* **WORK INSTRUCTIONS**
Extend the piece on corporate governance and money management reform below, beginning right after its final sentence.
*** TEXT EXCERPT ***
Reforms in Money Management and Corporate Governance
Over the last few weeks Carl Icahn, the billionaire financier, and John Bogle, who founded the hugely successful Vanguard group of investment funds, have offered some related ideas to improve the financial system.
Icahn wants a national law that takes power from the management of public companies and gives it to owners. The means to this end would be a federal law that permits shareholders to change the state in which the company is incorporated. Corporate law is mainly determined at the state level, with each state having a more or less different legal regime in place. Currently, Delaware law gives exorbitant power to managers of publicly traded companies at the expense of shareholders. Therefore, most of these companies have been registered (by management) in Delaware. And under current state law the approval of the incumbent board of directors is necessary to change the jurisdiction of incorporation. Given the incestuous relations between managements and boards, the boards choose to remain in Delaware. But, there are states with much more shareholder-friendly corporate laws. Icahn insists (rightly, in my opinion) that shareholders, being the owners of the company, ought to have an unimpeded choice in this matter of jurisdiction. The economic assumption underlying Icahn's shareholder rights campaign is that shareholders, rather than managers, have such incentives as will lead them to maximize corporate profits and optimize the risk/reward ratio in corporate decisionmaking. After all, shareholders benefit from success and suffer from failure. Managers benefit disproportionately from success, but do not necessarily suffer losses from failure since (with the connivance of corrupt boards) their compensation is so often contracted at a high rate in the event of failure and at an obscenely high rate in the event of success. Delaware law, largely through the "business judgment" rule, leaves managers largely unaccountable. Corruption and incompetence result.
Bogle wants a national fiduciary law imposed on money managers that requires them to put investors' interests first. It would entail active engagement by institutional investors in those companies in which they hold stakes; and these investors control 70% of the shares in large public companies, making them a potentially significant force in holding managers and boards to account. It would also mean an end to publicly traded money management firms because they have irresolvable conflicts of interest--the fiduciary responsibilities they owe to their shareholders conflict with those owed to their investors. Over the last few years, these funds paid no heed to the risks of their investments in financial companies--over which, collectively, they had effective control as majority shareholders. They seemed unaware that their clients, the investors in their funds, faced normal investment incentives (the possibility of profit or loss), whereas the management of these financial companies had quite different incentives. If they made profits they won big; but, if they lost money, well, it was only other people's money. Result: financial companies followed the trace of their incentives and took risks that benefited management, but were sub0ptimal for shareholders. Also, the money managers themselves had incentive structures that did not align with their investors'; once again this created suboptimal investment strategies. This idea of emphasizing the fiduciary duty of money managers to increase their activism in overseeing their investments is obviously similar to Icahn's focus. But, Icahn just wants to open the door to activism and facilitate would-be activist shareholders; Bogle seems to think he can pressure reluctant money managers into this sort of activity (one which many of them are probably incompetent to execute and which most are inexperienced in pursuing). Icahn's approach looks more likely to have an impact, but Bogle's certainly would not hurt and might even have a gradual effect through altering investors' expectations of money managers and focusing their attention upon a new way to compare the achievements of different money managers.
*** End of TEXT EXCERPT ***
*** RECORD EXTRACTS ***
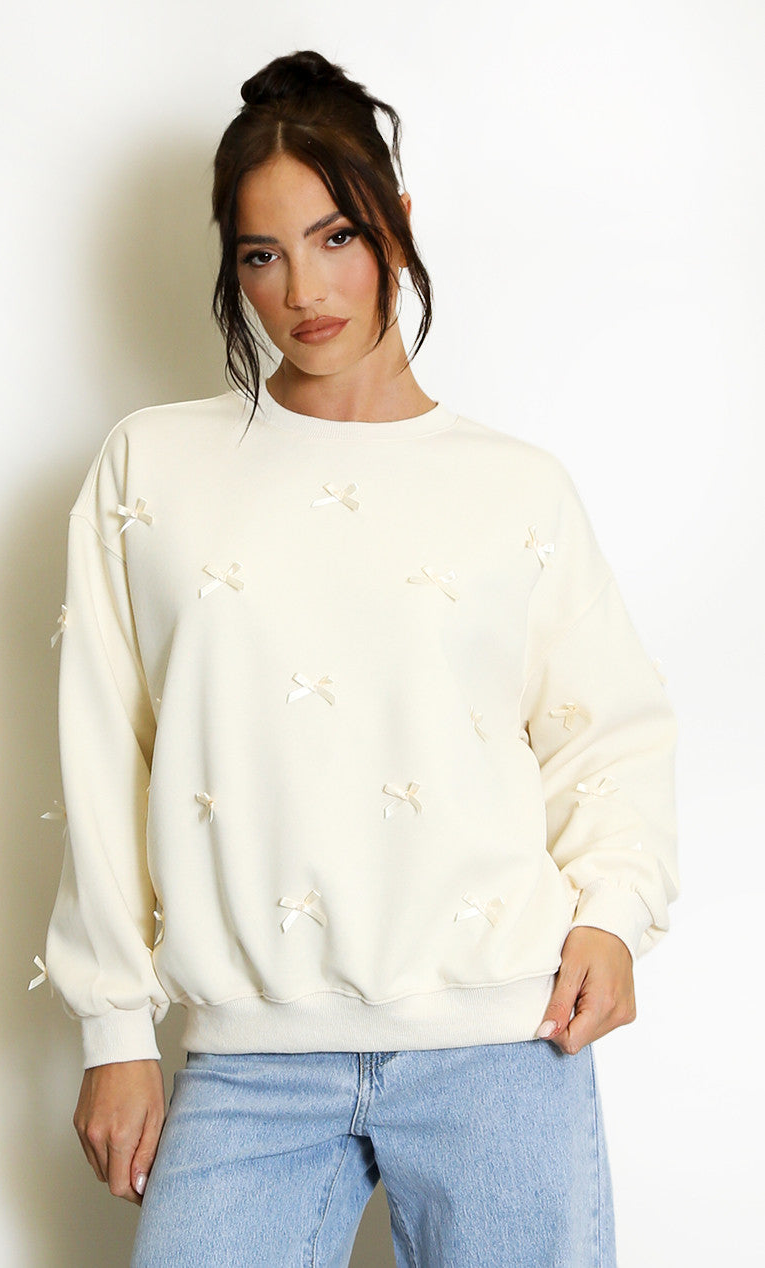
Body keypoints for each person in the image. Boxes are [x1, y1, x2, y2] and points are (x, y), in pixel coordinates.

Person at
*** End of RECORD EXTRACTS ***
*** RECORD EXTRACTS ***
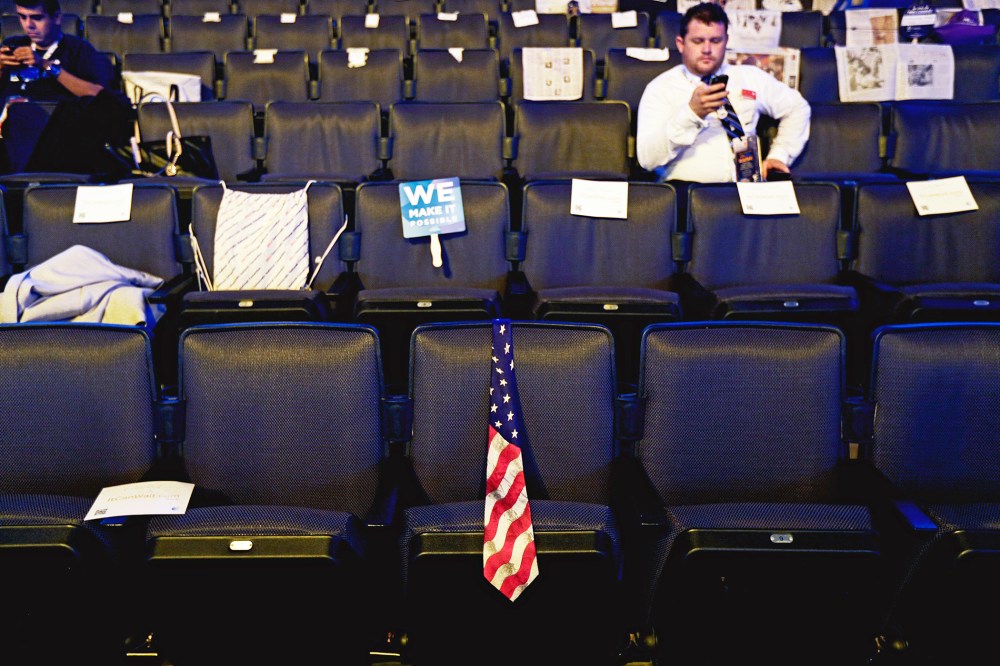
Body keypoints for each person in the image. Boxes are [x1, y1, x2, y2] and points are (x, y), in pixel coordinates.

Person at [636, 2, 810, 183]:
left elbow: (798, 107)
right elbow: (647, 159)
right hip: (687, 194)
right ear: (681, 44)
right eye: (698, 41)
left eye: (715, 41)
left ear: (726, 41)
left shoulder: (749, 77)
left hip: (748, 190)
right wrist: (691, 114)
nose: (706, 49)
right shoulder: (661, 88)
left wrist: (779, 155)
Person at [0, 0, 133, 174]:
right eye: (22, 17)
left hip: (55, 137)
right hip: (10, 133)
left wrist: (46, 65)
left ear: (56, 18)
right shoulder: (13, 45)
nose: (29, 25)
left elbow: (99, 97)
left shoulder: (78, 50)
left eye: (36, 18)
*** End of RECORD EXTRACTS ***
* **RESPONSE TO THE TASK**
Bogle also notes that most investment funds overcharge their investors. This is true, but it is also a function of the free market in action. After all, a presuppostion of the existence of the fund industry is that different funds achieve different performance. Is it not reasonable that high-performing funds should charge more for superior service? In reality, there is limited correlation between the level of charges and the level of performance. But, people who fail to realize this are stupid and natural selection will take care of them (that is, the amounts invested by the stupid will on average earn smaller returns than those of the intelligent, relegating to the stupid, over time, an ever declining share of total investments). The only necessary or desirable regulation of fee structure is that which ensures clarity and transparency.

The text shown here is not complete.